Today, the Angels are 0-1 in New York. Three games remain.

Angel Notes

Neither Terry Clark nor Mike Fetters stuck around long enough after the game to answer questions, so Willie Fraser was designated spokesman for the beleaguered Angel pitching staff. Fraser said Fetters was “nervous” before getting the call from the bullpen in the second inning. “He was nervous when he came in to change (clothes) before the game,” Fraser said. “I know what that’s all about. The first one is always tough. You’re trying to do so good and you’re trying to impress so many people, you can lose track of what you’re doing. And Yankee Stadium is a tough place to play in. He did all right.”
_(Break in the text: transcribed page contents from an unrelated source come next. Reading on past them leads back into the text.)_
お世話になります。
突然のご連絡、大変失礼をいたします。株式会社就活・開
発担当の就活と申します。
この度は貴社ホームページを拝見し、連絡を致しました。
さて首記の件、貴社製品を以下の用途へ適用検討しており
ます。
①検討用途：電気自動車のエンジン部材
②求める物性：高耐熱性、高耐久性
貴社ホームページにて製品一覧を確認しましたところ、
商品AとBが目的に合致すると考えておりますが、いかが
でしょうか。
Fetters wasn’t alone Friday night. Despite a 7-1 lead after two innings, New York Manager Bucky Dent said he sweated out every inning until the final out. “I never relax,” Dent said. “Even in triple-A when I had big leads, I never relaxed.” With the Yankees these days, you can never be sure. Before Friday, New York hadn’t won consecutive games since July 29-30. “I wasn’t even thinking of that,” said Dent, now 4-11 as Yankee manager. “I was just worried about getting a couple wins here.”

Call It a Promotion: On the day every other major league team expanded its roster, the Yankees reduced theirs, sending rookie infielder Hensley Muelens back to double-A Albany-Colonie. Unlike the Yankees, Albany-Colonie is in the playoffs, taking a 1-0 lead over Reading with a 16-3 win Friday night in the Eastern League’s championship series. So Muelens, who played 104 games and had 11 home runs and 45 runs batted in with Albany, will rejoin his old teammates to bolster their pennant run.